Income consumption curve according to indifference curve theory. The aim of the consumer is to get maximum satisfaction from his money income. It may however be pointed out that given an indifference map and a set of budget lines there will be one income consumption curve. 8 23 income consumption curve icc slopes downward to the right beyond point q 2 i e bends towards the x axis. The term consumer s equilibrium refers to the amount of goods and services which the consumer may buy in the market given his income and given prices of goods in the market.
8 31 and 8 32 various possible shapes which income consumption curve can take are shown bereft of indifference curves and budget lines which yield them. Income consumption curve is a graph of combinations of two goods that maximize a consumer s satisfaction at different income levels.
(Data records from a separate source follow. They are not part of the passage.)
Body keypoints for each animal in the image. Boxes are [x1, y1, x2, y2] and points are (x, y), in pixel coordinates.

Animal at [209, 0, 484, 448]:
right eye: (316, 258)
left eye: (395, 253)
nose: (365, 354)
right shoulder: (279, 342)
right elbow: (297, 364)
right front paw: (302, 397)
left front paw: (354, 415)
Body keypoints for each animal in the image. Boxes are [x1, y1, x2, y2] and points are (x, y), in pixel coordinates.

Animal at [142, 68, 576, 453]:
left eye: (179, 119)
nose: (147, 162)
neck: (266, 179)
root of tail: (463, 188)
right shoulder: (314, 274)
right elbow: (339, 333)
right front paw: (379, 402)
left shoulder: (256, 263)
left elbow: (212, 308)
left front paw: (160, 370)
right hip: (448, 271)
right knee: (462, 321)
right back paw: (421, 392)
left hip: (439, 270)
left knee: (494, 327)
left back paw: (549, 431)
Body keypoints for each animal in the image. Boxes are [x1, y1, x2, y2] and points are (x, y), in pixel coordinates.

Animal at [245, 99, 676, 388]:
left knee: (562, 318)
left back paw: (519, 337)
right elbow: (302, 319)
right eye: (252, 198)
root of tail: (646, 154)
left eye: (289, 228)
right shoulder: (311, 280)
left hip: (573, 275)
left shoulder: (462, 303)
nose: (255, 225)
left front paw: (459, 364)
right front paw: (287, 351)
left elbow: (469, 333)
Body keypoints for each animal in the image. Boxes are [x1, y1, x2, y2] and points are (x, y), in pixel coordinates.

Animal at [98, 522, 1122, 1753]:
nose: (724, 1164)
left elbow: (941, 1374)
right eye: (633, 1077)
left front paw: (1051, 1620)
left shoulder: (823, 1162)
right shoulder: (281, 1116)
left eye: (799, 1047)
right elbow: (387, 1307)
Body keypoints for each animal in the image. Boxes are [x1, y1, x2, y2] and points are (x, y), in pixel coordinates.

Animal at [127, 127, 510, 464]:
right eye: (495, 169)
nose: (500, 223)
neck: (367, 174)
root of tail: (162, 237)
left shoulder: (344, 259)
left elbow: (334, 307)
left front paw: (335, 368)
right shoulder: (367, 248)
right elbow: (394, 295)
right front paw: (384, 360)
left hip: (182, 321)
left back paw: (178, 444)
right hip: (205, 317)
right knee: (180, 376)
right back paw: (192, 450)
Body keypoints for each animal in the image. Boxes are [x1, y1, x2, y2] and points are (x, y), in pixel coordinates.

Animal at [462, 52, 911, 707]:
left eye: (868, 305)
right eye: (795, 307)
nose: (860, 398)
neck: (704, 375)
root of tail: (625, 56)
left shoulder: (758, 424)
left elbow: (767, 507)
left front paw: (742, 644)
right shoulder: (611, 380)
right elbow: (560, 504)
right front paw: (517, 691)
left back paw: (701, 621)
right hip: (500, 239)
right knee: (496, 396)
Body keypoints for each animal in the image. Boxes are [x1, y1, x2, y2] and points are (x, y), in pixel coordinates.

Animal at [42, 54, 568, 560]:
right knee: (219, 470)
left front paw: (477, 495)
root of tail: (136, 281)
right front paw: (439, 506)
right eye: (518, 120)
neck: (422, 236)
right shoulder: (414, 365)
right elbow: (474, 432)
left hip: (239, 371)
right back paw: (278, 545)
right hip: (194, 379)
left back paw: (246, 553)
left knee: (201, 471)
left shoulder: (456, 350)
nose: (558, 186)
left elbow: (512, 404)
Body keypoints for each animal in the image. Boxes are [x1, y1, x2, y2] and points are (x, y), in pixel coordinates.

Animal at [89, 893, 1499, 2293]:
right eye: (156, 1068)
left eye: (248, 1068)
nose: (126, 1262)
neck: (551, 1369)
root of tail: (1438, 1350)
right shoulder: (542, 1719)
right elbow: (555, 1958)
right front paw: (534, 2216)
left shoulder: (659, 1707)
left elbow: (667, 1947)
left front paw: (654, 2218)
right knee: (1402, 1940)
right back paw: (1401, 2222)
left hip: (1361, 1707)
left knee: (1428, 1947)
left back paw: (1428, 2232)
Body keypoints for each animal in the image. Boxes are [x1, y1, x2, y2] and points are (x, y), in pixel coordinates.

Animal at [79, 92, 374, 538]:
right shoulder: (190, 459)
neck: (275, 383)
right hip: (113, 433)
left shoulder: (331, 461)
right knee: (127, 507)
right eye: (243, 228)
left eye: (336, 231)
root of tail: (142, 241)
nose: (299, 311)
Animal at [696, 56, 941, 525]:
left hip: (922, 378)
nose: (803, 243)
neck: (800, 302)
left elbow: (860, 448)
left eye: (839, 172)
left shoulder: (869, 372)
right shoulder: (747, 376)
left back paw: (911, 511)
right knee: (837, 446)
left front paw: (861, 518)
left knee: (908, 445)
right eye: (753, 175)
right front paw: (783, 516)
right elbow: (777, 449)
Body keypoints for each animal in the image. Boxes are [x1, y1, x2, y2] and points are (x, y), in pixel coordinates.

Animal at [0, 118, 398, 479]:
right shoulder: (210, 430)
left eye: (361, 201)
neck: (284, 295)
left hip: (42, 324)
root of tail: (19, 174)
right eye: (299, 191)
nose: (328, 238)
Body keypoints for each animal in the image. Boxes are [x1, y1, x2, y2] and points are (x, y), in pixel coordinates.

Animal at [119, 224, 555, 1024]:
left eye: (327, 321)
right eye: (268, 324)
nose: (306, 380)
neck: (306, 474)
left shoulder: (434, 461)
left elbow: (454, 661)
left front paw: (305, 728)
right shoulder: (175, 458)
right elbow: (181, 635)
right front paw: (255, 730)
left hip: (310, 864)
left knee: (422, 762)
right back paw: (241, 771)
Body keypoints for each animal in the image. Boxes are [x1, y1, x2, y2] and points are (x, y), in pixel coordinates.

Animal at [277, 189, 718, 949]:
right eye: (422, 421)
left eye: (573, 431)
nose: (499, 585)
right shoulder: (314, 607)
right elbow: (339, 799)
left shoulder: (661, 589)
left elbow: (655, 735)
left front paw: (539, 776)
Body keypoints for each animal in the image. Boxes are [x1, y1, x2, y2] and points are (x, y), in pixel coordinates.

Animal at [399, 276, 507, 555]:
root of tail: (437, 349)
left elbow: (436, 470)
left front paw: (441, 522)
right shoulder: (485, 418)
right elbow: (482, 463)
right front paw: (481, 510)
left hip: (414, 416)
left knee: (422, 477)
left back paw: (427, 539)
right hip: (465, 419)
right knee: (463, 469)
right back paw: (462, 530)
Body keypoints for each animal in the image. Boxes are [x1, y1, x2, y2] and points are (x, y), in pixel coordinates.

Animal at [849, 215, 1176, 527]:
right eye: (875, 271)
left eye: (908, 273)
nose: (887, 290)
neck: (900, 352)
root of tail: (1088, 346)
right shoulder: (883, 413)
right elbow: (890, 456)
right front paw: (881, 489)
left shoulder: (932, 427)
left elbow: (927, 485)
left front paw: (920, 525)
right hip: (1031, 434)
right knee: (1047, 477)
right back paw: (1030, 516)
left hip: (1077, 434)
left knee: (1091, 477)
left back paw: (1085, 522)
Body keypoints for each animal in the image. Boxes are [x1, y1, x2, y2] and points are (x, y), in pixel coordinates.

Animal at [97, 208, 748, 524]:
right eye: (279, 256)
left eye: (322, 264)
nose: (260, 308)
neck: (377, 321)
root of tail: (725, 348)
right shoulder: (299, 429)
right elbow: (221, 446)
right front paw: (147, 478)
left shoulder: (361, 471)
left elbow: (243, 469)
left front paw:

It is plotted by connecting the points at which budget line corresponding to each income level touches the relevant highest indifference curve. Indifference curves can be a straight line at a constant marginal rate of substiruuon.
Consumer s equilibrium through indifference curve analysis. Income is useful for what it can buy. 8 22 income consumption curve icc slope backward upward to the left i e bends toward the y axis. Proponents of ordinal theory argue that it is wrong to base the theory of consumption on the assumption that utility can be measured in absolute terms.
Rational consumers according to this theory a consumer always behaves in a rational manner i e. As indifference curve theory is based on the concept of diminishing marginal rate of substitution an indifference curve is convex to the origin. It therefore seems natural to say that a change in money income and prices that leaves me on the same indifference curve as before has left my real income unchanged. Consumer theory indifference curve analysis ordinal approach according to ordinal theorist a consumer simply ranks or orders his preferences.
The ratio of exchange between two goods on an indifference curve analysis is shown by the a constant marginal rate of substitution b indifference curve c increasing return to scale d income consumption curve answer. This shows good x to be an inferior good since beyond point q z income effect is negative for good x and as a result its quantity demanded falls as income increases in fig. The price consumption curve pcc is a vertical straight line.